After Week 2 of the 2018 NFL Preseason, the San Francisco 49ers traded outside linebacker Eli Harold to the Detroit Lions for a conditional seventh-round pick in the 2020 NFL Draft.
Although most analysts and fans agree the San Francisco 49ers’ greatest deficiency for the upcoming 2018 season is the team’s lack of pass rush, the Niners dealt one of their top potential pass rushers — SAM linebacker Eli Harold — to the Detroit Lions for very minimal compensation.
Earlier this offseason, one self-proclaimed analyst predicted Harold wouldn’t make the 49ers’ initial 53-man roster; still, the decision is somewhat surprising due to the lack of quarterback pressure the 49ers created over the first two weeks of the 2018 NFL Preseason.
When San Francisco selected Harold in the third round of the 2015 NFL draft, they drafted a college defensive end who excelled as a pass rusher, but lacked ability as a run-stopper on the outside.

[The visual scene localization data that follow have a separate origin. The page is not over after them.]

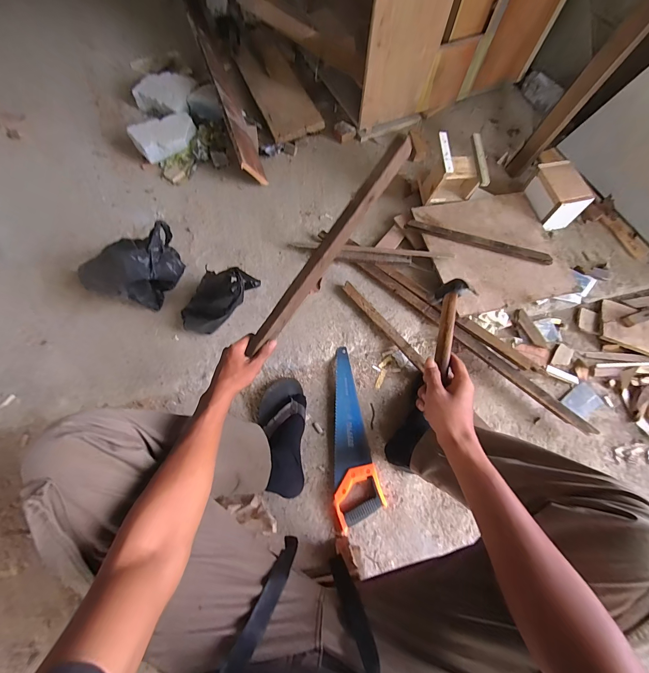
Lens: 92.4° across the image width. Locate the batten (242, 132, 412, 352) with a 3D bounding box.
[{"bbox_3d":[0.003,-0.139,0.528,0.032,0.025,0.420,40,101,13],"label":"batten"}]

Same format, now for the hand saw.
[{"bbox_3d":[0.072,0.243,0.802,0.115,0.026,0.426,-4,70,-2],"label":"hand saw"}]

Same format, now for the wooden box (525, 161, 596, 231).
[{"bbox_3d":[0.710,-0.436,0.945,0.106,0.096,0.166,-9,70,-4],"label":"wooden box"}]

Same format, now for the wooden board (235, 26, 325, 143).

During his three seasons with the team, Harold became just the opposite — an outisde linebacker who was good at setting the edge, but amassed just five sacks over 48 NFL games:
One positive trait for the 49ers’ starting outside linebacker was his durability. Harold didn’t miss a game over his three seasons in the league; however, his ability to stay on the field may have been the reason 49ers general manager John Lynch and head coach Kyle Shanahan decided to part ways with Harold before his fourth NFL season began.
Due to the Harold’s playing time, he was eligible the NFL’s “Proven Performance Escalator” this season. As opposed to a cap hit of under $1 million, Harold was scheduled to cost San Francisco $2.1 million in 2018.
Given that Harold was struggling to make the final 53-man roster, and was very unlikely to return to the team next season as a free agent, Lynch and Shanahan chose to get what they could for the former University of Virginia star — which wasn’t much.
My offseason article on Harold’s future with the team touched on the linebacker’s contract situation, but mostly focused on San Francisco’s assets at inside linebacker. I expected the 49ers would transition one of their versatile inside linebackers to the outside, however preseason injuries haven’t afforded the team that chance.
During last Saturday’s game, Houston primarily ran out of 11 personnel and 20 personnel, which kept San Francisco’s SAM linebackers on the sideline. While Harold played 27 defensive snaps — mostly as a defensive end — linebackers Mark Nzeocha and Pita Taumoepenu both played single-digit snaps on defense, while LB Dekoda Watson was on the field for 11 pass-rushing snaps.
49ers defensive coordinator Robert Saleh should have ample opportunity to test new starting SAM linebacker Nzeocha — along with other potential opening day starters — on Saturday, as the Indianapolis Colts utilize their pair of tight ends in 12 personnel at near the highest rate in the league.
The San Francisco 49ers just removed Harold as the first-team SAM linebacker on the team’s unofficial depth chart, with Nzeocha and Taumoepenu listed as the current second and third-stringers. But don’t be surprised if veteran linebacker Brock Coyle or rookie LB Fred Warner get preseason playing time at the position as well.